Keep reading to learn more, including the signs and daily challenges of being a highly sensitive person, as well as the benefits.
A person with
There is more to being a highly sensitive person than just being sensitive to stimuli. Other Features
- process environmental stimuli more deeply
- being more emotionally responsive to behavioral inhibition
- be more physiologically responsive to behavioral inhibition
- have stronger unconscious nervous system activity in stressful situations
- have stronger emotional responses (both positive and negative)
- be sharply perceptive of subtle differences
- having a low tolerance to high levels of sensory input
- have a low pain threshold
Being a very sensitive person
As stated earlier, being an HSP is not a diagnosis but a temperamental personality trait or disposition that offers both benefits and challenges.
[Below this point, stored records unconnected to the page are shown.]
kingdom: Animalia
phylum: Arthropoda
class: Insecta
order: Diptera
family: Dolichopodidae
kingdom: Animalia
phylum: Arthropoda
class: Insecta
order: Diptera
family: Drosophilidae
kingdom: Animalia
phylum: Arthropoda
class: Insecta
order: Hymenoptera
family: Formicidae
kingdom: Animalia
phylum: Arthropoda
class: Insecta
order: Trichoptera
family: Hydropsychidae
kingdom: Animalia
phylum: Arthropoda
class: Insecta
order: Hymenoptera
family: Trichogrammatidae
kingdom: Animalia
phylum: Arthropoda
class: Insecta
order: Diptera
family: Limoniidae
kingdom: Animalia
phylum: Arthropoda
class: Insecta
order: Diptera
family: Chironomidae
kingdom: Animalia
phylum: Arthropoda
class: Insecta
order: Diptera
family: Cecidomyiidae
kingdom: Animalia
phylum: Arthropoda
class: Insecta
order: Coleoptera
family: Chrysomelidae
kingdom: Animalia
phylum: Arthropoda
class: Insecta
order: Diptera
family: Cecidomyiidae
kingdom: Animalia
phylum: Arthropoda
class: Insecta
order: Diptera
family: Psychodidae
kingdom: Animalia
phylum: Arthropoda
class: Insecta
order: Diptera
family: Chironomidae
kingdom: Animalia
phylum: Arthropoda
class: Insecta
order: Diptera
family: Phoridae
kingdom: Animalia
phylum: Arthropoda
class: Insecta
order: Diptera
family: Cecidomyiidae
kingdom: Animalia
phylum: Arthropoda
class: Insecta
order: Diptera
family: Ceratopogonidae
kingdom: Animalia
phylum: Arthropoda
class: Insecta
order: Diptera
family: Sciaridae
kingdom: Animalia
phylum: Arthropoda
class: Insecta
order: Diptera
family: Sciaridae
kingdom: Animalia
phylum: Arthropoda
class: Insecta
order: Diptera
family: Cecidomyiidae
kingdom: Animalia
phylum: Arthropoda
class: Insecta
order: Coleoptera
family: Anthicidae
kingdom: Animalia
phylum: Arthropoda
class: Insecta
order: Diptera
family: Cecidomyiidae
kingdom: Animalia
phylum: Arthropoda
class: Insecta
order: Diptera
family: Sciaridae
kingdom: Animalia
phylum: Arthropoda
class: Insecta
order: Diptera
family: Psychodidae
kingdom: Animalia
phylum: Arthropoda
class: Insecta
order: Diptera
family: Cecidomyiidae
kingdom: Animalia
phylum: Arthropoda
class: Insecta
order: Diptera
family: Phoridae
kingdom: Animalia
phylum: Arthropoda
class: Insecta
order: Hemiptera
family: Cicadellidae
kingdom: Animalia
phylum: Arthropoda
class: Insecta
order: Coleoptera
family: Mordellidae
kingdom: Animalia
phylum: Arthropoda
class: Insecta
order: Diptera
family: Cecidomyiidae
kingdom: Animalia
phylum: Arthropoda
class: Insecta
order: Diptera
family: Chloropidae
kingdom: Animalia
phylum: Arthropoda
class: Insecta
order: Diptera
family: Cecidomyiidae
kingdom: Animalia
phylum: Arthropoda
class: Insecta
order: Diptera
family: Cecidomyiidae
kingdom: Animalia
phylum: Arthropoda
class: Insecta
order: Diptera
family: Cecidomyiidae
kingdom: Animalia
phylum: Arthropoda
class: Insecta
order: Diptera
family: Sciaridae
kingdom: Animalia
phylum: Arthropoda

- Low threshold of sensory awareness: HSPs can notice and feel sensory stimuli more strongly than others. For example, loud noises and chaotic stimuli are likely to have a greater impact on HSPs.
- Overstimulation: HSPs can easily become overstimulated and overwhelmed by their surroundings.
- Personality and temperament: HSPs may seem introverted or very emotionally sensitive. It could also be because their environment is stimulating and they feel overwhelmed by it.
- Empathy: An HSP may find that the mood of others strongly affects them or notice subtle social cues that others do not notice.
- Sensitivity to pain: HSPs are often more sensitive to pain or touch.
- Withdrawal: HSPs who live in a less than ideal environment may withdraw more or need more alone time to cope.
Popular media and anecdotal sources often focus on claims that people are more susceptible now than in the past. These claims usually revolve around the notion that the term HSP is a new concept, and people have only recently become interested in supporting those who are particularly sensitive.
Aron and other researchers argue that sensitivity to sensory processing is not a new trait. Instead, they found a inherited trait that may have evolutionary advantages.
There is no scientific evidence that people are more sensitive today than they were in the past. Instead, institutions and individuals may be more willing to recognize and make accommodations for those with different needs, including high sensitivity.
To cope with being an HSP, it is important for a person to first identify their main areas of sensitivity. For example, some people are more sensitive to sensory input, while others find certain types of social interactions overwhelming.
Some strategies that can help include:
- using personal devices, such as sunglasses, earplugs, and noise-canceling headphones, to minimize sensory input
- consider how clothing can contribute to sensory overload, then choose items without tags, seams, or other types of sensory input
- set up at least one area of the house to be low-stimulation, such as a dark, quiet room
- advocate for accommodations at work or school and incorporate them into daily life as needed
Learn more about the different types of therapy here.
Highly sensitive people tend to be conscientious and empathetic and may notice subtle changes in their interactions and surroundings.
Some benefits include:
- Social abilities : HSPs tend to notice things that others don’t. Picking up on body language and other subtle cues can help them develop strong social skills.
- Empathy: Highly sensitive people tend to be more sensitive to other people’s emotions and moods. This can offer them more insight into other people. It can also help them sense the motivations and inclinations of others, potentially making them good managers, negotiators, and leaders.
- Environmental Sensitivity: Highly sensitive people may notice environmental cues that others don’t. In the right setting, it can help them detect danger.
Being highly sensitive is not a diagnosis or medical condition and does not require treatment. However, HSPs may find relief from this label for their experiences. They can receive significant support from therapy and resources or books on HSP.
Some key traits of HSPs include deeper processing of emotional stimuli and lower tolerance to sensory input.
The right environment can make being highly sensitive more manageable. With fewer sensory inputs, HSPs may not feel as overwhelmed. This can enable them to work towards positive outcomes, such as using their empathy to better understand people and foster meaningful relationships.
Although the concept of HSPs is relatively new, HSPs are not. As research continues, experts may identify new ways to support health service providers. They can also identify environmental, genetic, and developmental factors that contribute to elevated susceptibility.